— Begin Source excerpt —

Credit for that feat belongs to the multi-talented writer and performer Daniel Alexander Jones, whose on-stage alter-ego Jomama is, among other virtues a brilliant raconteur, excellent singer and fashion icon. (Her succession of utterly fabulous costumes, plus the satiny suits for the superb four-piece band and to-die-for sparkly purple pants suits worn by stunning back-up vocalists Trevor Backman and Vuyo Sitash, are by the superb Dana Boyez.)

One minute, she’s a high priestess preaching the gospel of spiritual and political involvement, the next, she is a quasi-historian reminding us about how hard African-Americans fought for their freedom (and are continuously in danger of losing it, as are many of us), and finally – and for much of the show – Jomama is an almost ordinary woman recalling childhood moments spent in the South with her taciturn, one-armed Aunt Cleotha (who eventually reveals the almost unthinkable horrors of her past) or revisiting her teenage years arguing with her closest girlfriends about who is most in love with one Prince Rogers Nelson.

— End Source excerpt —
— Begin Provided records —

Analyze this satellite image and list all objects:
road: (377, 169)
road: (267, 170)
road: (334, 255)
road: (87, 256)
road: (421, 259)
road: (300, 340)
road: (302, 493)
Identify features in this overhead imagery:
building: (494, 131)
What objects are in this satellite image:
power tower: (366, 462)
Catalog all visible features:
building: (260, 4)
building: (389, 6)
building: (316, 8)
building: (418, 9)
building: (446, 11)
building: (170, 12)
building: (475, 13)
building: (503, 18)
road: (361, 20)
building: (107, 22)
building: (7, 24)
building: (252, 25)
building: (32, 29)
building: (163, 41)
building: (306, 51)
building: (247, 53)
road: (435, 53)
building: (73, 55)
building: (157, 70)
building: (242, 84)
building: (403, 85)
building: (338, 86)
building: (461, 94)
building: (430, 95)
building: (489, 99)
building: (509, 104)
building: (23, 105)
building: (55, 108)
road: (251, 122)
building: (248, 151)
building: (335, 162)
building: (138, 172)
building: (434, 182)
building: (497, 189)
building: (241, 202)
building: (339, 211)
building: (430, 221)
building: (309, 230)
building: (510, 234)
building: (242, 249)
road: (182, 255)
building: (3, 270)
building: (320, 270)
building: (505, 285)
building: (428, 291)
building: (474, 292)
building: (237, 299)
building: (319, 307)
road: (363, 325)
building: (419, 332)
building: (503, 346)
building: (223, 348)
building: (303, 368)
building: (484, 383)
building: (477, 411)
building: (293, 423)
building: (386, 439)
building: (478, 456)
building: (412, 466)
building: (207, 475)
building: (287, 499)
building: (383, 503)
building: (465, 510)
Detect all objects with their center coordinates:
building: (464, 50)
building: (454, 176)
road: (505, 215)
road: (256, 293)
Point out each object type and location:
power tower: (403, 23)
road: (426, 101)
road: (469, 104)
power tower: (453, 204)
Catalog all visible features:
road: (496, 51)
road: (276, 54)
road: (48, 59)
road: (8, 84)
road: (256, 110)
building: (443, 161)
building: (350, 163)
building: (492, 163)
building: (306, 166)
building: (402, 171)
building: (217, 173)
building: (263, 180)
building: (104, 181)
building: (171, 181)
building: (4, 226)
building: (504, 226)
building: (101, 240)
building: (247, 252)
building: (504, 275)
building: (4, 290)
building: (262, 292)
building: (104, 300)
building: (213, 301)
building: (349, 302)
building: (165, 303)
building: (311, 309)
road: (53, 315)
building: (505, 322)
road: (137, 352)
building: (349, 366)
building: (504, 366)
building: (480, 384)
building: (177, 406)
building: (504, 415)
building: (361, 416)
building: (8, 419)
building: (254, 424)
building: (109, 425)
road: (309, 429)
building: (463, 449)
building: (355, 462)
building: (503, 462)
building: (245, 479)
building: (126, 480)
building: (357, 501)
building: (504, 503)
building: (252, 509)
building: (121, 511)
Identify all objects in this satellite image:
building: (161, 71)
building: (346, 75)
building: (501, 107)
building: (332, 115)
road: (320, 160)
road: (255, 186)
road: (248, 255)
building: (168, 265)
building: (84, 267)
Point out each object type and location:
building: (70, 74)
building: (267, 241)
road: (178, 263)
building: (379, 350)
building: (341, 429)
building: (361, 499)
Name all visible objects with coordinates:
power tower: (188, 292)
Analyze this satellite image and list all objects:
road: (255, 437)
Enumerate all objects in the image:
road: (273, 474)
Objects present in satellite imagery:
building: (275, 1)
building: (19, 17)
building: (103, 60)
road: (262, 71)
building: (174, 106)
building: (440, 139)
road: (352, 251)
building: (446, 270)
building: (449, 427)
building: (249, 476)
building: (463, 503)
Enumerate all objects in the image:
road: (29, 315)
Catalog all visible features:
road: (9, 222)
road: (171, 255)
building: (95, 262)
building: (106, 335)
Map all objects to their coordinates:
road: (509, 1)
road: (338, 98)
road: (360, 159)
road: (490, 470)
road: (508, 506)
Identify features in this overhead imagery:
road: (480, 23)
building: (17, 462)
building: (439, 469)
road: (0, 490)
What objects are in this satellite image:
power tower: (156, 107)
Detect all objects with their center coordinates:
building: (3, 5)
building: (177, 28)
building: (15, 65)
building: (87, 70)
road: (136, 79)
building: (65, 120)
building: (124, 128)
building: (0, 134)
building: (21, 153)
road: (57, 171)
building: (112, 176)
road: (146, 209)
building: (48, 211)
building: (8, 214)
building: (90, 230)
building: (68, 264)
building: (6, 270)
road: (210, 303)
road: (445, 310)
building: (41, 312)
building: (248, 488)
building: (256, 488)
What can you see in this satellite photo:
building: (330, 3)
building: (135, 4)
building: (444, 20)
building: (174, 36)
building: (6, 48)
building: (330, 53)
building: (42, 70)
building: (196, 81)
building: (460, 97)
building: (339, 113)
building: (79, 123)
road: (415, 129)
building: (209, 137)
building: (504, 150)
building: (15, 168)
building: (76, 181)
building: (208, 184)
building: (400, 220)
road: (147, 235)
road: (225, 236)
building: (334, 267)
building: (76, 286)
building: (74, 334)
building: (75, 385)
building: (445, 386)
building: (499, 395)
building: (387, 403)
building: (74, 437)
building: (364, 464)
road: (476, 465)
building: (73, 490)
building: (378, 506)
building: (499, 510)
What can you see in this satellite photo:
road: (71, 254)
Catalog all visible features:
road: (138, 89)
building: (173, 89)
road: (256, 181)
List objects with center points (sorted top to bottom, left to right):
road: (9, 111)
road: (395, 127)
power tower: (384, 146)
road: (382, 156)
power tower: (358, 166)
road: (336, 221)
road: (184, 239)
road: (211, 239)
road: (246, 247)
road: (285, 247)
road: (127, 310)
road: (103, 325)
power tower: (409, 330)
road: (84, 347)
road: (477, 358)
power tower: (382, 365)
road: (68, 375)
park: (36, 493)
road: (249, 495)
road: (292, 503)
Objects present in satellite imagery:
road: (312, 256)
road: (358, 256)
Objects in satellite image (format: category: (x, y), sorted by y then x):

— End Provided records —

=== Objectives ===
**1.** In the theater review, who designed the costumes?
**2.** Scale the part of the records that runs from their start through the line containing "power tower: (366, 462)", both ends included. Give back every line, requests too, with each coordinate in the answers multiplied by 1.8 and rounded to a whole number, halves up.

=== Full solutions ===
**1.** Dana Boyez.

**2.**
Analyze this satellite image and list all objects:
road: (679, 304)
road: (481, 306)
road: (601, 459)
road: (157, 461)
road: (758, 466)
road: (540, 612)
road: (544, 887)
Identify features in this overhead imagery:
building: (889, 236)
What objects are in this satellite image:
power tower: (659, 832)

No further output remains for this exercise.